Une fonction governance qui coûte 40 points de base et permet d'éviter une transaction présentant un défaut structurel génère des économies plusieurs fois supérieures à son coût annuel. La comparaison ne porte pas sur le coût de l'inaction, mais sur celui de s'en rendre compte a posteriori.
Le rapport annuel de cette fonction doit inclure un document de synthèse sur la situation fiscale globale, résumant les principales structures de la famille, leur fondement conventionnel et légal, les éventuels dossiers d'audit ou d'enquête en cours, le statut de résidence et de domicile de tous les membres de la famille, ainsi qu'un registre des risques prospectif couvrant les changements réglementaires susceptibles d'affecter la famille au cours des 24 prochains mois. Ce document doit être examiné par le conseiller juridique principal de la famille, approuvé par le conseil d'administration du family office ou par un organe de surveillance équivalent, et mis à jour dans les 60 jours suivant tout changement structurel ou tout événement lié à la mobilité d'un membre de la famille. Il s'agit du document le plus important produit par cette fonction et, dans la plupart des family offices, il n'existe pas.
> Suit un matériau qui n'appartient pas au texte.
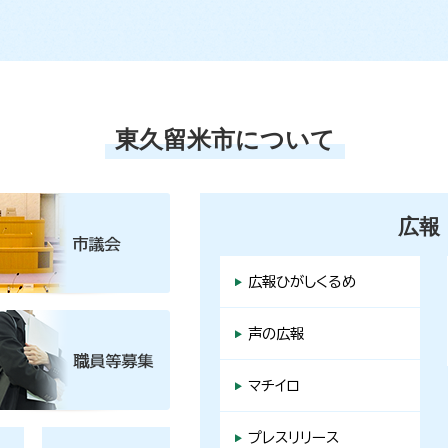
東久留米市について
広報
広報ひがしくるめ
声の広報
マチイロ
プレスリリース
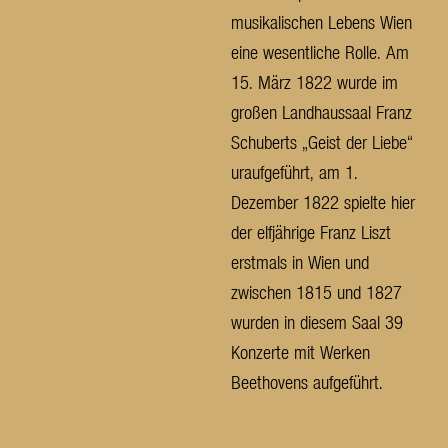
musikalischen Lebens Wien
eine wesentliche Rolle. Am
15. März 1822 wurde im
großen Landhaussaal Franz
Schuberts „Geist der Liebe“
uraufgeführt, am 1.
Dezember 1822 spielte hier
der elfjährige Franz Liszt
erstmals in Wien und
zwischen 1815 und 1827
wurden in diesem Saal 39
Konzerte mit Werken
Beethovens aufgeführt.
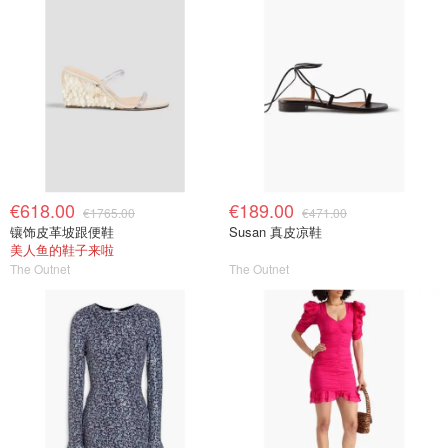
€618.00
€189.00
€1765.00
€471.00
镶饰皮革坡跟便鞋
Susan 真皮凉鞋
美人鱼的鞋子来啦
The Outnet
The Outnet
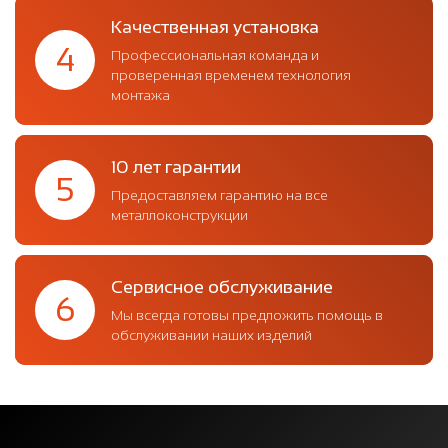
Качественная установка
4
Профессиональная команда и
проверенная временем технология
монтажа
10 лет гарантии
5
Предоставляем гарантию на все
металлоконструкции
Сервисное обслуживание
6
Мы всегда готовы предложить помощь в
обслуживании наших изделий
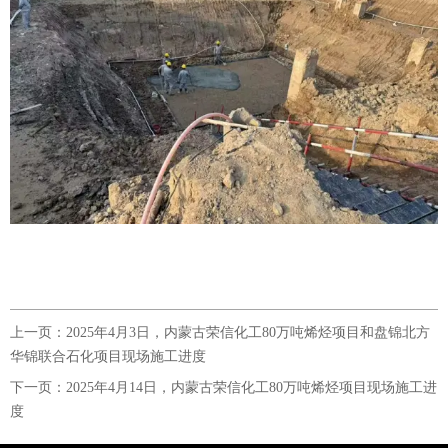
上一页：
2025年4月3日，内蒙古荣信化工80万吨烯烃项目和盘锦北方
华锦联合石化项目现场施工进度
下一页：
2025年4月14日，内蒙古荣信化工80万吨烯烃项目现场施工进
度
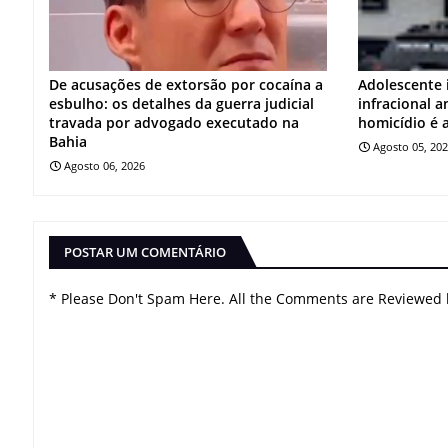
De acusações de extorsão por cocaína a
Adolescente 
esbulho: os detalhes da guerra judicial
infracional 
travada por advogado executado na
homicídio é 
Bahia
Agosto 05, 20
Agosto 06, 2026
POSTAR UM COMENTÁRIO
* Please Don't Spam Here. All the Comments are Reviewed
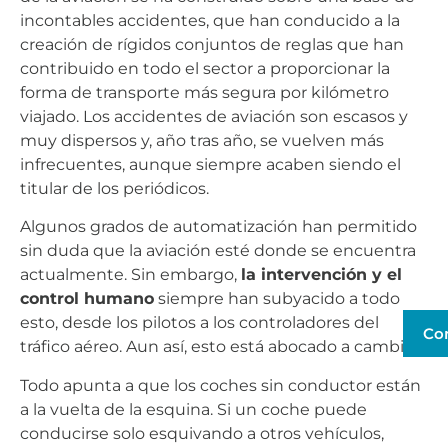
incontables accidentes, que han conducido a la
creación de rígidos conjuntos de reglas que han
contribuido en todo el sector a proporcionar la
forma de transporte más segura por kilómetro
viajado. Los accidentes de aviación son escasos y
muy dispersos y, año tras año, se vuelven más
infrecuentes, aunque siempre acaben siendo el
titular de los periódicos.
Algunos grados de automatización han permitido
sin duda que la aviación esté donde se encuentra
actualmente. Sin embargo,
la intervención y el
control humano
siempre han subyacido a todo
esto, desde los pilotos a los controladores del
Co
tráfico aéreo. Aun así, esto está abocado a cambiar.
Todo apunta a que los coches sin conductor están
a la vuelta de la esquina. Si un coche puede
conducirse solo esquivando a otros vehículos,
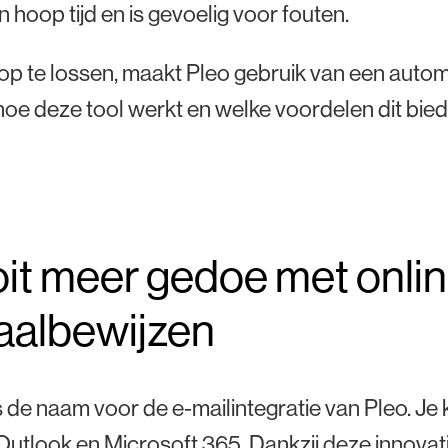
n hoop tijd en is gevoelig voor fouten.
op te lossen, maakt Pleo gebruik van een auto
 hoe deze tool werkt en welke voordelen dit bied
it meer gedoe met onlin
aalbewijzen
s de naam voor de e-mailintegratie van Pleo. J
Outlook en Microsoft 365. Dankzij deze innovat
Le registre governance comme fondement de la coordination
Chaque position adoptée en matière de traités, chaque choix de classification d'entité déposé, chaque détermination de résidence effectuée et chaque accord de tarification intra-groupe conclu doivent être consignés dans un registre central de governance. Ce registre recense la position, la juridiction concernée, le fondement juridique, le nom du conseiller ayant préparé l'analyse, la date du dernier examen, ainsi que toute incohérence connue par rapport au traitement appliqué par une autre juridiction. Il s'agit d'un document évolutif, et non d'une archive. Sa valeur ne réside pas dans son exhaustivité historique, mais dans son exactitude actuelle.
Le registre governance remplit trois fonctions pratiques. Premièrement, il permet à un nouveau conseiller rejoignant le réseau familial de comprendre l'architecture des positions existantes sans avoir à passer par un processus d'intégration de plusieurs mois. Deuxièmement, il fournit les informations nécessaires pour répondre à une demande de renseignements des autorités fiscales dans les délais serrés que la plupart des juridictions imposent désormais, souvent de 30 à 60 jours pour les réponses initiales. Troisièmement, il crée une piste d'audit démontrant que les positions de la famille ont été adoptées de manière délibérée, sur la base d'une analyse juridique, et non de manière opportuniste. Dans les juridictions où les sanctions sont modulées en fonction de la qualité de la documentation fournie par le contribuable, un registre governance bien tenu constitue un moyen direct de réduire l'exposition financière.
La governance fiscale au sein d'une structure multi-juridictionnelle de family office relève en fin de compte d'une question de conception organisationnelle. L'expertise technique existe sur le marché. Ce qui fait défaut à la plupart des familles, c'est l'architecture de coordination, et c'est cette dernière qui détermine si cette expertise est mise en œuvre de manière cohérente ou exercée de manière isolée, engendrant conflits et coûts élevés. La mise en place de cette architecture n'est pas un projet ponctuel. Il s'agit d'un engagement opérationnel continu, et les familles qui s'y attellent dès le départ constatent que le coût lié à la complexité diminue considérablement à mesure que la structure gagne en maturité.